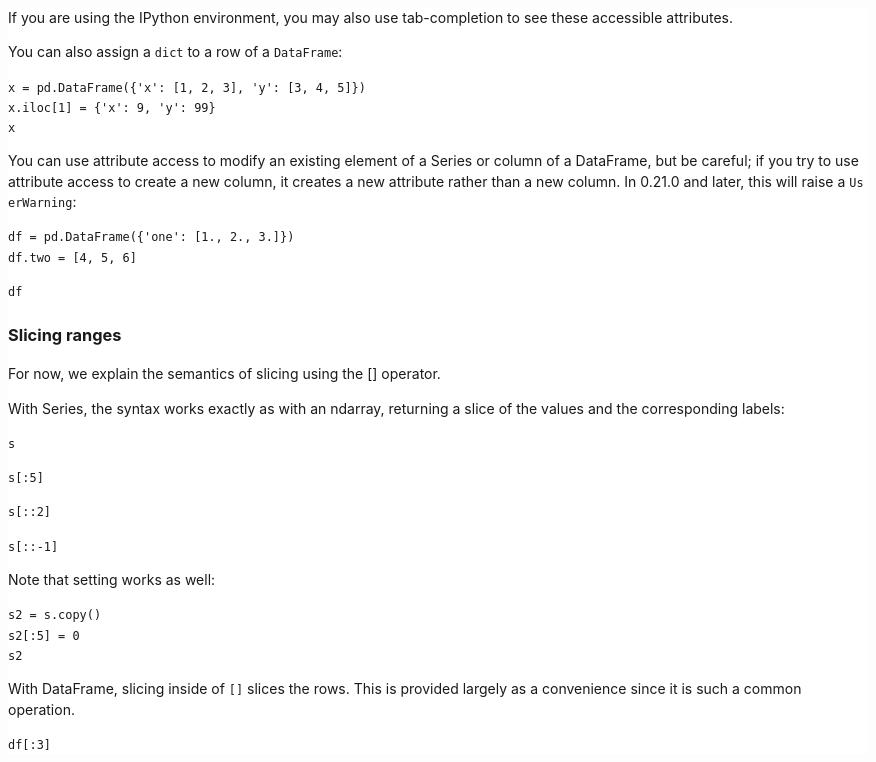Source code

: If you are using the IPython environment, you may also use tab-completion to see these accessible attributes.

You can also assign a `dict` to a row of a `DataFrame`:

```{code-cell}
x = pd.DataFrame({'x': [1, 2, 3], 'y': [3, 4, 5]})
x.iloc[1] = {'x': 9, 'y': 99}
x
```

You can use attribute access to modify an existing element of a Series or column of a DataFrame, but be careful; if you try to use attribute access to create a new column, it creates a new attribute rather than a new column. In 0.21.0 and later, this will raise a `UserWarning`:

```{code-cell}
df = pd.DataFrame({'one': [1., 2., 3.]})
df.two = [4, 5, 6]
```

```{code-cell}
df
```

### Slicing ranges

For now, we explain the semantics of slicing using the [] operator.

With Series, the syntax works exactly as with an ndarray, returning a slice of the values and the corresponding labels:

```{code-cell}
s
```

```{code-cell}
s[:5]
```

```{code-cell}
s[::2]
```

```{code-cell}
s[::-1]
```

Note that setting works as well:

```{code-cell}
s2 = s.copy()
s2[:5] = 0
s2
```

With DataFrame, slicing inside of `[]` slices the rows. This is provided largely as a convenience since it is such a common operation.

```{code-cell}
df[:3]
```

---

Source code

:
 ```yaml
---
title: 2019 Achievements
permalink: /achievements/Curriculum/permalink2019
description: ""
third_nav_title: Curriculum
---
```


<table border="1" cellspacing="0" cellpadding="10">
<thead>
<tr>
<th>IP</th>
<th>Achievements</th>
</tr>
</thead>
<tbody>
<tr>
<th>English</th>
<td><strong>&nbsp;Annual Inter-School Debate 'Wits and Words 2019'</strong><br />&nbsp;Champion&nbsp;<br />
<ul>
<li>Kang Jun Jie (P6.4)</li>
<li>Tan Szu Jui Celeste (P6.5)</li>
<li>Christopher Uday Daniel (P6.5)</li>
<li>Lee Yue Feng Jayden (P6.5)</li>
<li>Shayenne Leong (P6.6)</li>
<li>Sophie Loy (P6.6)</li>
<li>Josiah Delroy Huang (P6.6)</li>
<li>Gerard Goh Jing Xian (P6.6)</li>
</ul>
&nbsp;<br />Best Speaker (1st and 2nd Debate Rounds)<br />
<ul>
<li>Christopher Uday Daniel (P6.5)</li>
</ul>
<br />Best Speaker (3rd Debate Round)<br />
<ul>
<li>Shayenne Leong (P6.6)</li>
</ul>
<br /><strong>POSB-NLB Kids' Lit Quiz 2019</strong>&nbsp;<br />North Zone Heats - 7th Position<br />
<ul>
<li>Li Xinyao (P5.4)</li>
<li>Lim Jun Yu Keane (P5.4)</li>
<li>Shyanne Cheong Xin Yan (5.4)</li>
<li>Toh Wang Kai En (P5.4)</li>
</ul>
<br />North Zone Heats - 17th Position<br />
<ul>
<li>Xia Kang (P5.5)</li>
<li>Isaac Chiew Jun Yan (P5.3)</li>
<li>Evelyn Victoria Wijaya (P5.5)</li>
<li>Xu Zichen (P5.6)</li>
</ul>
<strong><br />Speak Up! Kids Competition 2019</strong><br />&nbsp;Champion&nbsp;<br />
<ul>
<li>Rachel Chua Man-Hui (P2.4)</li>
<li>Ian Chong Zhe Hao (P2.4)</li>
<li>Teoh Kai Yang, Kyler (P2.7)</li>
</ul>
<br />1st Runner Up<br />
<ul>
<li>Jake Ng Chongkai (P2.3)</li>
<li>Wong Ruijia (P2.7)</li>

> [WORK REQUEST] For the material above, reproduce exactly the lines from the line with "<li>Xia Kang (P5.5)</li>" to the line with "<li>Wong Ruijia (P2.7)</li>", inclusive, and exclude all others.

> [ANSWER TO THIS EXERCISE]
<li>Xia Kang (P5.5)</li>
<li>Isaac Chiew Jun Yan (P5.3)</li>
<li>Evelyn Victoria Wijaya (P5.5)</li>
<li>Xu Zichen (P5.6)</li>
</ul>
<strong><br />Speak Up! Kids Competition 2019</strong><br />&nbsp;Champion&nbsp;<br />
<ul>
<li>Rachel Chua Man-Hui (P2.4)</li>
<li>Ian Chong Zhe Hao (P2.4)</li>
<li>Teoh Kai Yang, Kyler (P2.7)</li>
</ul>
<br />1st Runner Up<br />
<ul>
<li>Jake Ng Chongkai (P2.3)</li>
<li>Wong Ruijia (P2.7)</li>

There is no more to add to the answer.